Parte del documento →
==*==

Mettere la cultura al centro delle scelte politiche

L’intervento alla cerimonia inaugurale del XXIX Salone del libro di Torino

Nel suo anno più difficile, il Salone  del libro è riuscito a congegnare l’edizione forse più ricca e fin scintillante organizzata sin qui. Un evento quasi miracoloso, che  si può spiegare razionalmente come il risultato degli sforzi convergenti di tanti, perché le partite si vincono e si perdono in squadra. Per questo voglio cominciare con ringraziamenti non formali al team che si è prodigato con la consueta professionalità e dedizione  e che costituisce la miglior garanzia per il futuro. Abbiamo avuto la prova provata di quanti soggetti tengano al Salone in maniera quasi viscerale, perché lo considerano un patrimonio collettivo e irrinunciabile. Non una faccenda locale, torinese o piemontese: un orgoglio nazionale. Parlo degli editori, che con la loro disponibilità e la loro collaborazione più che amichevole, vorrei dire parentale, hanno reso possibile questa edizione, accollandosi costi che in altri tempi non erano stati a loro carico. Sentono il Salone come la loro casa comune, sono i primi a volerci essere. Parlo delle Regioni, e cito per tutte la Puglia, quest’anno ospite d’onore. Di quanti lavorano nel mondo del libro, autori, redattori, traduttori,  bibliotecari, librai, insegnanti, associazioni, enti la cui appassionata partecipazione costituisce la trama nascosta del programma, la sua vera risorsa. Parlo dei media, della Rai, delle grandi testate nazionali come dei fogli minori, che ci seguono come nemmeno il campionato del mondo di calcio.

Di questo apprezzamento così largamente condiviso sono testimonianza l’ingresso nella compagine dei soci fondatori di due ministeri chiave, quali il MIUR e il MIBACT,  di una banca che investe convintamente in cultura come Intesa San Paolo.

==*==

Dati salvati →
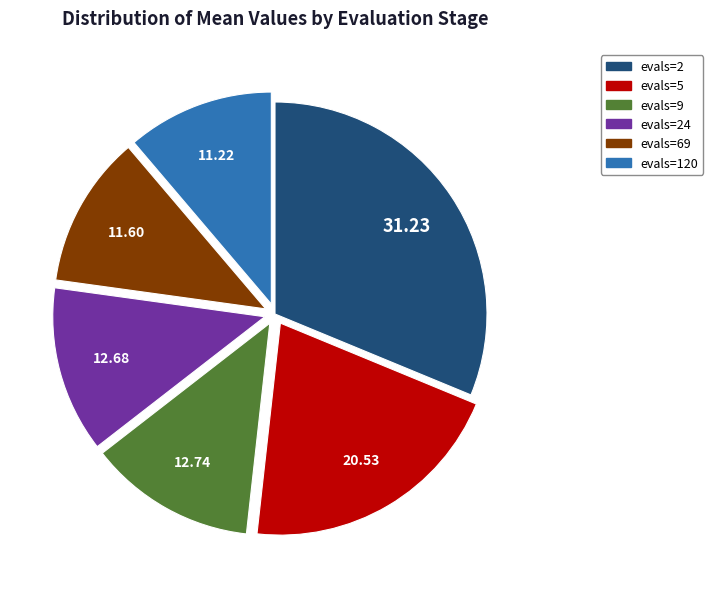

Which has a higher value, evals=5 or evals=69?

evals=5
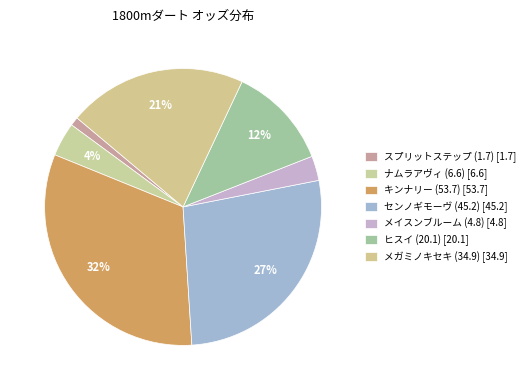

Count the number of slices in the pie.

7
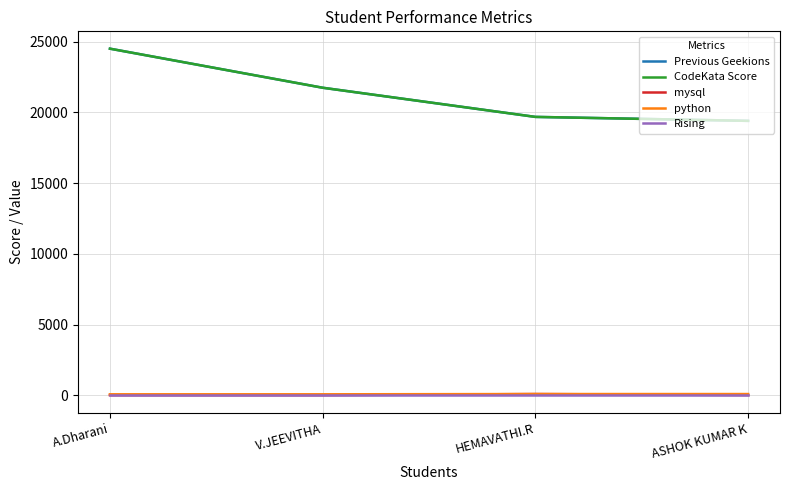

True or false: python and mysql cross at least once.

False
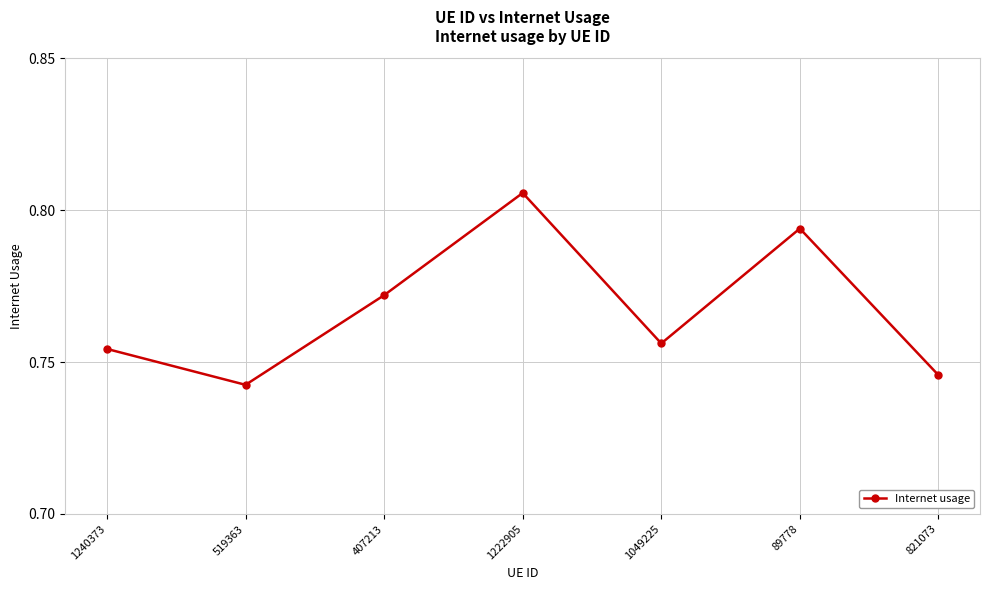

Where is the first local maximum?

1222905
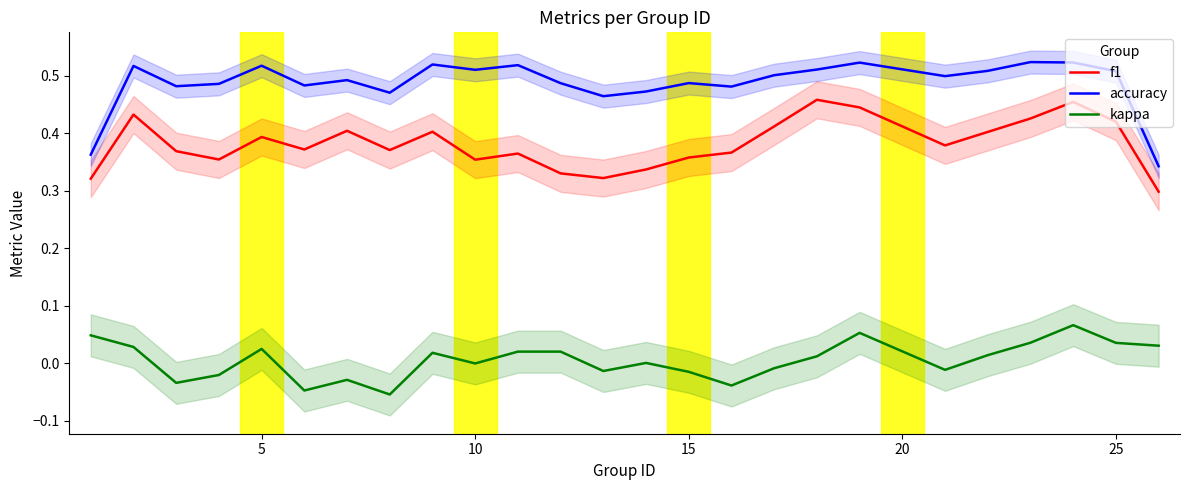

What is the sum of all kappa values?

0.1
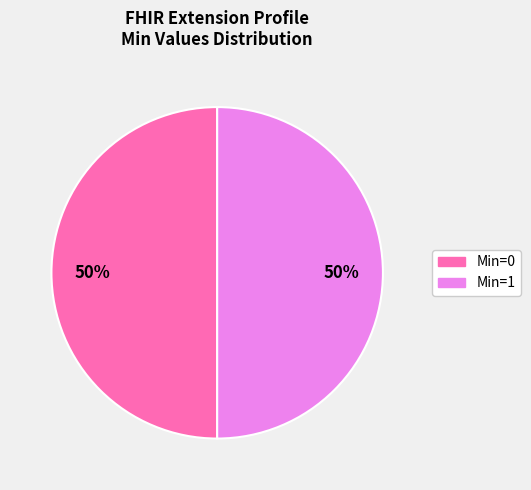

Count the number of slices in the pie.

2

==*==

Cose da fare →
**A)** Rispondi a queste domande sull'intervento al Salone del libro:
(i) Quale Regione è ospite d'onore quest'anno?
(ii) Quali due ministeri sono entrati tra i soci fondatori?
(iii) Quale banca è entrata nella compagine dei soci fondatori?
**B)** Riscrivi parola per parola tutti i record, senza riportare le immagini.

Problemi risolti →
**A)**
(i) La Puglia.
(ii) Il MIUR e il MIBACT.
(iii) Intesa San Paolo.

**B)**
Which has a higher value, evals=5 or evals=69?

evals=5

Count the number of slices in the pie.

7

True or false: python and mysql cross at least once.

False

Where is the first local maximum?

1222905

What is the sum of all kappa values?

0.1

Count the number of slices in the pie.

2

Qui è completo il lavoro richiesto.